Problem to work on: Reproduce word for word the material between the line that contains "4. **熱傳導方程**" and the line that contains "### :notebook: NOTES", inclusive, and leave the pictures out of your answer.

The data:
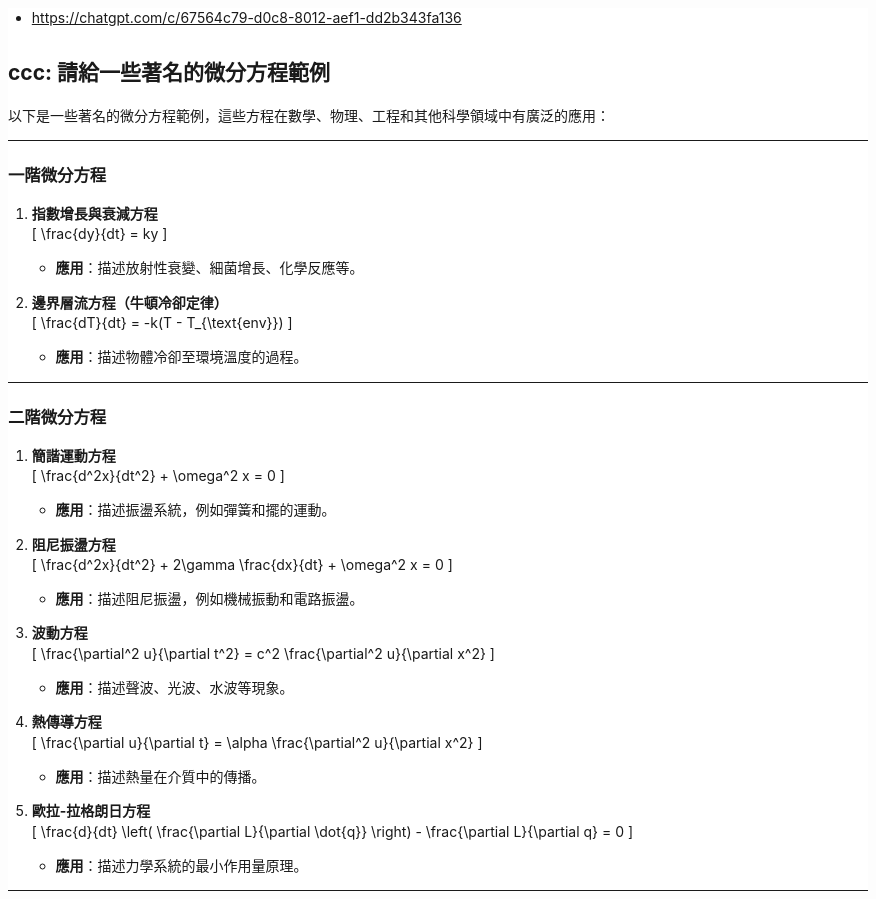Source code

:
* https://chatgpt.com/c/67564c79-d0c8-8012-aef1-dd2b343fa136

## ccc: 請給一些著名的微分方程範例

以下是一些著名的微分方程範例，這些方程在數學、物理、工程和其他科學領域中有廣泛的應用：

---

### **一階微分方程**
1. **指數增長與衰減方程**  
   \[
   \frac{dy}{dt} = ky
   \]  
   - **應用**：描述放射性衰變、細菌增長、化學反應等。

2. **邊界層流方程（牛頓冷卻定律）**  
   \[
   \frac{dT}{dt} = -k(T - T_{\text{env}})
   \]  
   - **應用**：描述物體冷卻至環境溫度的過程。

---

### **二階微分方程**
1. **簡諧運動方程**  
   \[
   \frac{d^2x}{dt^2} + \omega^2 x = 0
   \]  
   - **應用**：描述振盪系統，例如彈簧和擺的運動。

2. **阻尼振盪方程**  
   \[
   \frac{d^2x}{dt^2} + 2\gamma \frac{dx}{dt} + \omega^2 x = 0
   \]  
   - **應用**：描述阻尼振盪，例如機械振動和電路振盪。

3. **波動方程**  
   \[
   \frac{\partial^2 u}{\partial t^2} = c^2 \frac{\partial^2 u}{\partial x^2}
   \]  
   - **應用**：描述聲波、光波、水波等現象。

4. **熱傳導方程**  
   \[
   \frac{\partial u}{\partial t} = \alpha \frac{\partial^2 u}{\partial x^2}
   \]  
   - **應用**：描述熱量在介質中的傳播。

5. **歐拉-拉格朗日方程**  
   \[
   \frac{d}{dt} \left( \frac{\partial L}{\partial \dot{q}} \right) - \frac{\partial L}{\partial q} = 0
   \]  
   - **應用**：描述力學系統的最小作用量原理。

---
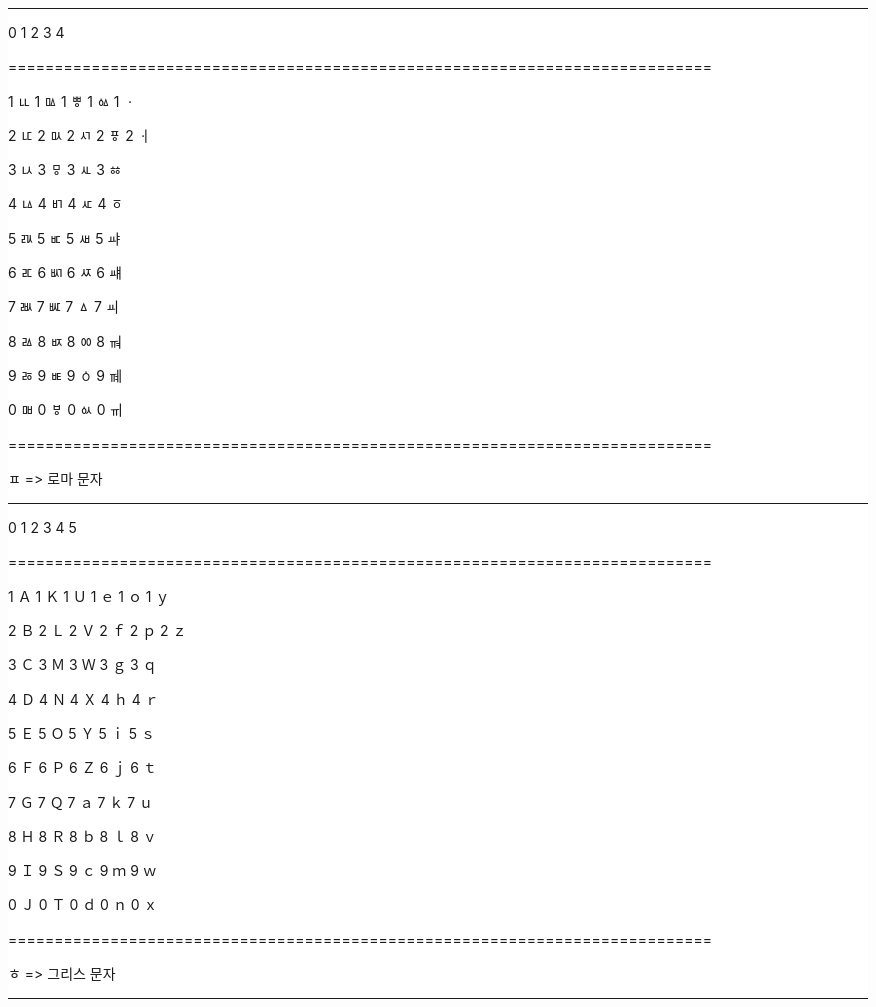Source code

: ----------------------------------------------------------------------------

0      1      2      3      4

============================================================================

1 ㅥ   1 ㅰ   1 ㅹ   1 ㆃ   1 ㆍ

2 ㅦ   2 ㅯ   2 ㅺ   2 ㆄ   2 ㆎ

3 ㅧ   3 ㅱ   3 ㅻ   3 ㆅ

4 ㅨ   4 ㅲ   4 ㅼ   4 ㆆ

5 ㅩ   5 ㅳ   5 ㅽ   5 ㆇ

6 ㅪ   6 ㅴ   6 ㅾ   6 ㆈ

7 ㅫ   7 ㅵ   7 ㅿ   7 ㆉ

8 ㅬ   8 ㅶ   8 ㆀ   8 ㆊ

9 ㅭ   9 ㅷ   9 ㆁ   9 ㆋ

0 ㅮ   0 ㅸ   0 ㆂ   0 ㆌ

 

============================================================================

ㅍ => 로마 문자

----------------------------------------------------------------------------

0      1      2      3      4      5

============================================================================

1 Ａ   1 Ｋ   1 Ｕ   1 ｅ   1 ｏ   1 ｙ

2 Ｂ   2 Ｌ   2 Ｖ   2 ｆ   2 ｐ   2 ｚ

3 Ｃ   3 Ｍ   3 Ｗ   3 ｇ   3 ｑ

4 Ｄ   4 Ｎ   4 Ｘ   4 ｈ   4 ｒ

5 Ｅ   5 Ｏ   5 Ｙ   5 ｉ   5 ｓ

6 Ｆ   6 Ｐ   6 Ｚ   6 ｊ   6 ｔ

7 Ｇ   7 Ｑ   7 ａ   7 ｋ   7 ｕ

8 Ｈ   8 Ｒ   8 ｂ   8 ｌ   8 ｖ

9 Ｉ   9 Ｓ   9 ｃ   9 ｍ   9 ｗ

0 Ｊ   0 Ｔ   0 ｄ   0 ｎ   0 ｘ

 

============================================================================

ㅎ => 그리스 문자

----------------------------------------------------------------------------
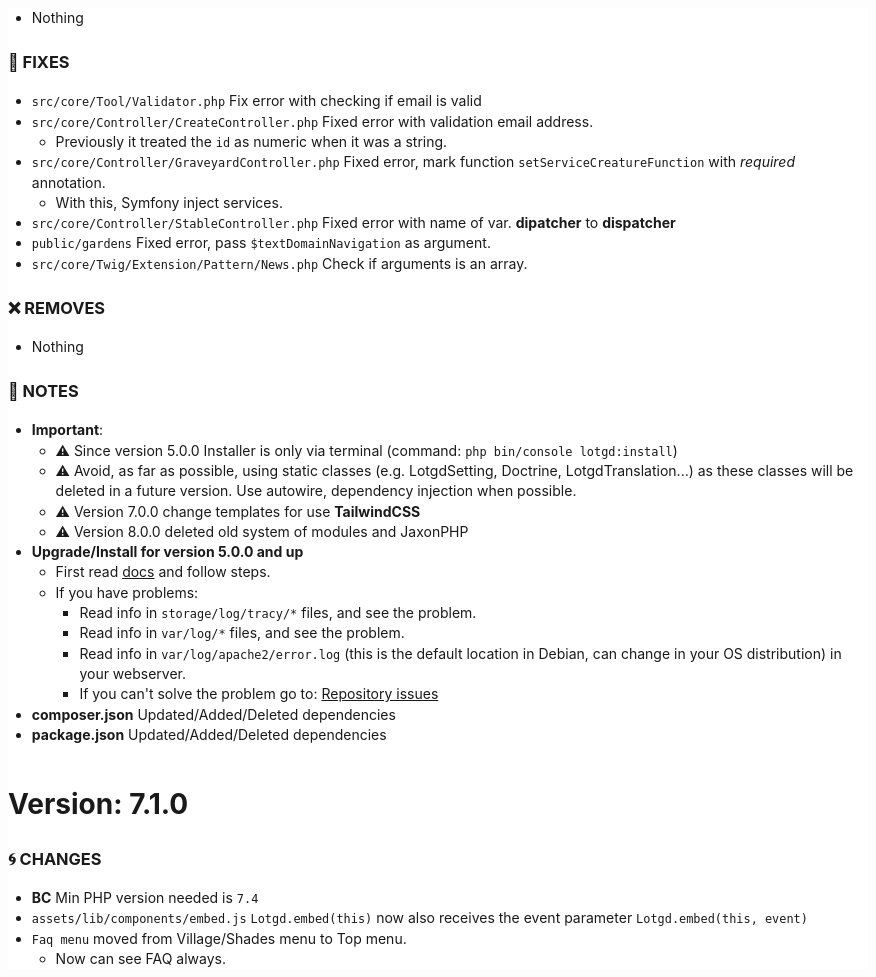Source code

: - Nothing

### :wrench: FIXES

- `src/core/Tool/Validator.php` Fix error with checking if email is valid
- `src/core/Controller/CreateController.php` Fixed error with validation email address.
    - Previously it treated the `id` as numeric when it was a string.
- `src/core/Controller/GraveyardController.php` Fixed error, mark function `setServiceCreatureFunction` with *required*
  annotation.
    - With this, Symfony inject services.
- `src/core/Controller/StableController.php` Fixed error with name of var. **dipatcher** to **dispatcher**
- `public/gardens` Fixed error, pass `$textDomainNavigation` as argument.
- `src/core/Twig/Extension/Pattern/News.php` Check if arguments is an array.

### :x: REMOVES

- Nothing

### :notebook: NOTES

- **Important**:
    - :warning: Since version 5.0.0 Installer is only via terminal (command: `php bin/console lotgd:install`)
    - :warning: Avoid, as far as possible, using static classes (e.g. LotgdSetting, Doctrine, LotgdTranslation...) as
      these classes will be deleted in a future version. Use autowire, dependency injection when possible.
    - :warning: Version 7.0.0 change templates for use **TailwindCSS**
    - :warning: Version 8.0.0 deleted old system of modules and JaxonPHP
- **Upgrade/Install for version 5.0.0 and up**
    - First read [docs](https://github.com/idmarinas/lotgd-game/wiki/Skeleton) and follow steps.
    - If you have problems:
        - Read info in `storage/log/tracy/*` files, and see the problem.
        - Read info in `var/log/*` files, and see the problem.
        - Read info in `var/log/apache2/error.log` (this is the default location in Debian, can change in your OS
          distribution) in your webserver.
        - If you can't solve the problem go to: [Repository issues](https://github.com/idmarinas/lotgd-game/issues)
- **composer.json** Updated/Added/Deleted dependencies
- **package.json** Updated/Added/Deleted dependencies

# Version: 7.1.0

### :cyclone: CHANGES

- **BC** Min PHP version needed is `7.4`
- `assets/lib/components/embed.js` `Lotgd.embed(this)` now also receives the event parameter `Lotgd.embed(this, event)`
- `Faq menu` moved from Village/Shades menu to Top menu.
    - Now can see FAQ always.
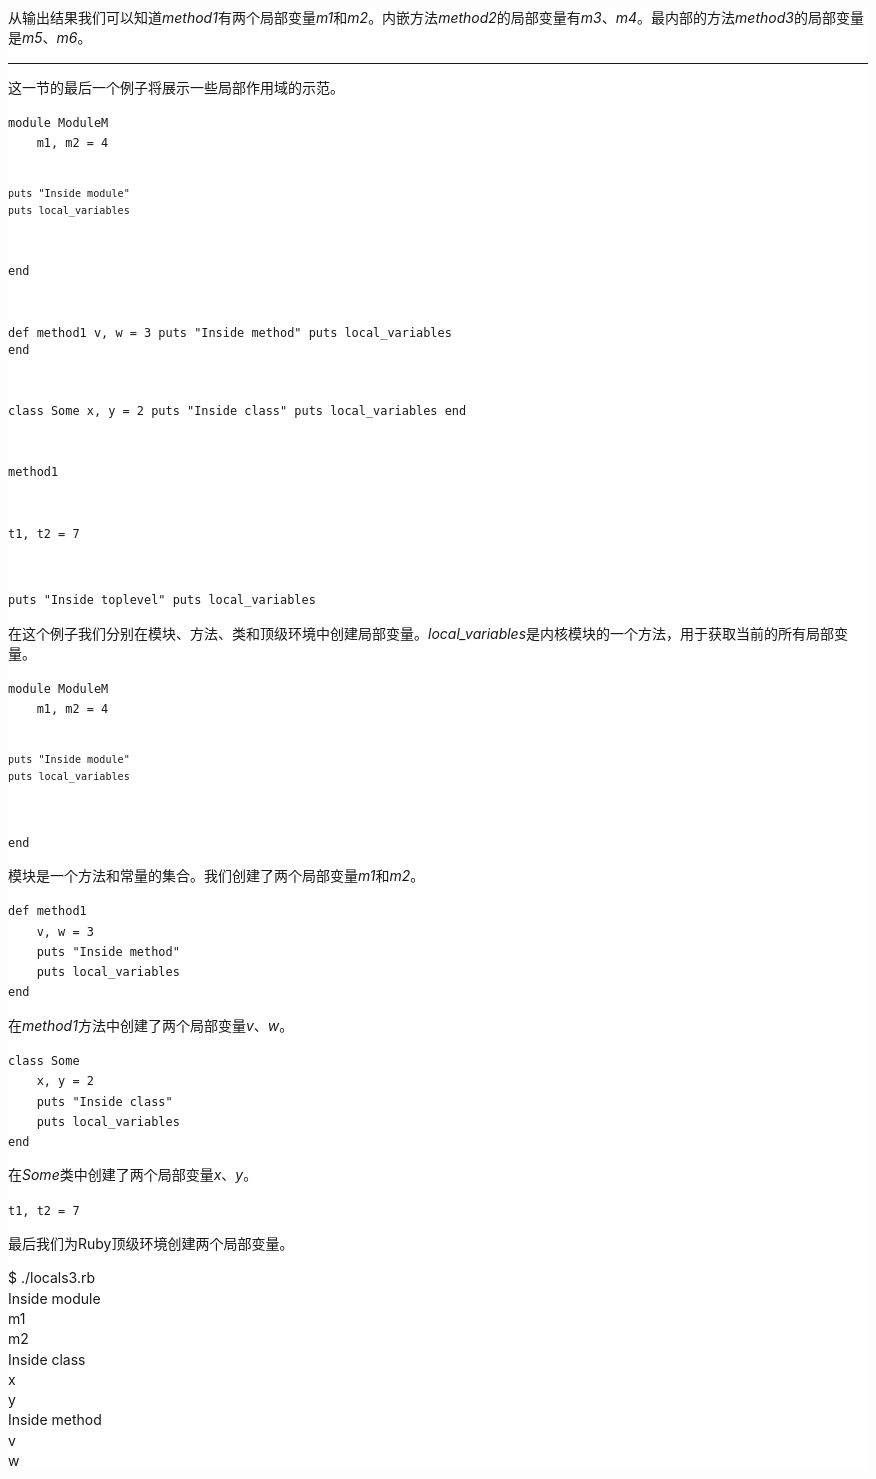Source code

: <p>从输出结果我们可以知道<em>method1</em>有两个局部变量<em>m1</em>和<em>m2</em>。内嵌方法<em>method2</em>的局部变量有<em>m3</em>、<em>m4</em>。最内部的方法<em>method3</em>的局部变量是<em>m5</em>、<em>m6</em>。  </p>
<hr>
<p>这一节的最后一个例子将展示一些局部作用域的示范。</p>
<pre><code>module ModuleM
    m1, m2 = 4

    puts "Inside module"
    puts local_variables        
end


def method1
    v, w = 3
    puts "Inside method"
    puts local_variables
end


class Some
    x, y = 2
    puts "Inside class"
    puts local_variables
end

method1

t1, t2 = 7

puts "Inside toplevel"
puts local_variables
</code></pre>
<p>在这个例子我们分别在模块、方法、类和顶级环境中创建局部变量。<em>local_variables</em>是内核模块的一个方法，用于获取当前的所有局部变量。</p>
<pre><code>module ModuleM
    m1, m2 = 4

    puts "Inside module"
    puts local_variables        
end
</code></pre>
<p>模块是一个方法和常量的集合。我们创建了两个局部变量<em>m1</em>和<em>m2</em>。</p>
<pre><code>def method1
    v, w = 3
    puts "Inside method"
    puts local_variables
end
</code></pre>
<p>在<em>method1</em>方法中创建了两个局部变量<em>v</em>、<em>w</em>。</p>
<pre><code>class Some
    x, y = 2
    puts "Inside class"
    puts local_variables
end
</code></pre>
<p>在<em>Some</em>类中创建了两个局部变量<em>x</em>、<em>y</em>。</p>
<pre><code>t1, t2 = 7
</code></pre>
<p>最后我们为Ruby顶级环境创建两个局部变量。</p>
<p>$ ./locals3.rb <br>
Inside module<br>
m1<br>
m2<br>
Inside class<br>
x<br>
y<br>
Inside method<br>
v<br>
w<br>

Task answer:
4. **熱傳導方程**  
   \[
   \frac{\partial u}{\partial t} = \alpha \frac{\partial^2 u}{\partial x^2}
   \]  
   - **應用**：描述熱量在介質中的傳播。

5. **歐拉-拉格朗日方程**  
   \[
   \frac{d}{dt} \left( \frac{\partial L}{\partial \dot{q}} \right) - \frac{\partial L}{\partial q} = 0
   \]  
   - **應用**：描述力學系統的最小作用量原理。

---
Source code

: ----------------------------------------------------------------------------

0      1      2      3      4

============================================================================

1 ㅥ   1 ㅰ   1 ㅹ   1 ㆃ   1 ㆍ

2 ㅦ   2 ㅯ   2 ㅺ   2 ㆄ   2 ㆎ

3 ㅧ   3 ㅱ   3 ㅻ   3 ㆅ

4 ㅨ   4 ㅲ   4 ㅼ   4 ㆆ

5 ㅩ   5 ㅳ   5 ㅽ   5 ㆇ

6 ㅪ   6 ㅴ   6 ㅾ   6 ㆈ

7 ㅫ   7 ㅵ   7 ㅿ   7 ㆉ

8 ㅬ   8 ㅶ   8 ㆀ   8 ㆊ

9 ㅭ   9 ㅷ   9 ㆁ   9 ㆋ

0 ㅮ   0 ㅸ   0 ㆂ   0 ㆌ

 

============================================================================

ㅍ => 로마 문자

----------------------------------------------------------------------------

0      1      2      3      4      5

============================================================================

1 Ａ   1 Ｋ   1 Ｕ   1 ｅ   1 ｏ   1 ｙ

2 Ｂ   2 Ｌ   2 Ｖ   2 ｆ   2 ｐ   2 ｚ

3 Ｃ   3 Ｍ   3 Ｗ   3 ｇ   3 ｑ

4 Ｄ   4 Ｎ   4 Ｘ   4 ｈ   4 ｒ

5 Ｅ   5 Ｏ   5 Ｙ   5 ｉ   5 ｓ

6 Ｆ   6 Ｐ   6 Ｚ   6 ｊ   6 ｔ

7 Ｇ   7 Ｑ   7 ａ   7 ｋ   7 ｕ

8 Ｈ   8 Ｒ   8 ｂ   8 ｌ   8 ｖ

9 Ｉ   9 Ｓ   9 ｃ   9 ｍ   9 ｗ

0 Ｊ   0 Ｔ   0 ｄ   0 ｎ   0 ｘ

 

============================================================================

ㅎ => 그리스 문자

----------------------------------------------------------------------------
Source code

: - Nothing

### :wrench: FIXES

- `src/core/Tool/Validator.php` Fix error with checking if email is valid
- `src/core/Controller/CreateController.php` Fixed error with validation email address.
    - Previously it treated the `id` as numeric when it was a string.
- `src/core/Controller/GraveyardController.php` Fixed error, mark function `setServiceCreatureFunction` with *required*
  annotation.
    - With this, Symfony inject services.
- `src/core/Controller/StableController.php` Fixed error with name of var. **dipatcher** to **dispatcher**
- `public/gardens` Fixed error, pass `$textDomainNavigation` as argument.
- `src/core/Twig/Extension/Pattern/News.php` Check if arguments is an array.

### :x: REMOVES

- Nothing

### :notebook: NOTES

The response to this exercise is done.